**Exercise**
With no edits of any kind, print each record that follows.

# # # # # # #

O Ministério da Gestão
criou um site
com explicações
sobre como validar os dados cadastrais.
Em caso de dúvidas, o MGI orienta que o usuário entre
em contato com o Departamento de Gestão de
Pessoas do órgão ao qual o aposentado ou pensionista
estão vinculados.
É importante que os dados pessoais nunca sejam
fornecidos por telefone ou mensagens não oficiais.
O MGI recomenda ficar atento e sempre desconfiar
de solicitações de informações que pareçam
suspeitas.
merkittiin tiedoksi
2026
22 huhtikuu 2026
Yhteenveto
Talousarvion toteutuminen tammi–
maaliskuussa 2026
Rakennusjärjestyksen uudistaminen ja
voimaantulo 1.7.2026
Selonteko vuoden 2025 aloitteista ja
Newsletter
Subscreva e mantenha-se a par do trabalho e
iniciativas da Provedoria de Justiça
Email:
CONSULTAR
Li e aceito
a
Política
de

# # # # # # #

**Answer for the task**
O Ministério da Gestão
criou um site
com explicações
sobre como validar os dados cadastrais.
Em caso de dúvidas, o MGI orienta que o usuário entre
em contato com o Departamento de Gestão de
Pessoas do órgão ao qual o aposentado ou pensionista
estão vinculados.
É importante que os dados pessoais nunca sejam
fornecidos por telefone ou mensagens não oficiais.
O MGI recomenda ficar atento e sempre desconfiar
de solicitações de informações que pareçam
suspeitas.
merkittiin tiedoksi
2026
22 huhtikuu 2026
Yhteenveto
Talousarvion toteutuminen tammi–
maaliskuussa 2026
Rakennusjärjestyksen uudistaminen ja
voimaantulo 1.7.2026
Selonteko vuoden 2025 aloitteista ja
Newsletter
Subscreva e mantenha-se a par do trabalho e
iniciativas da Provedoria de Justiça
Email:
CONSULTAR
Li e aceito
a
Política
de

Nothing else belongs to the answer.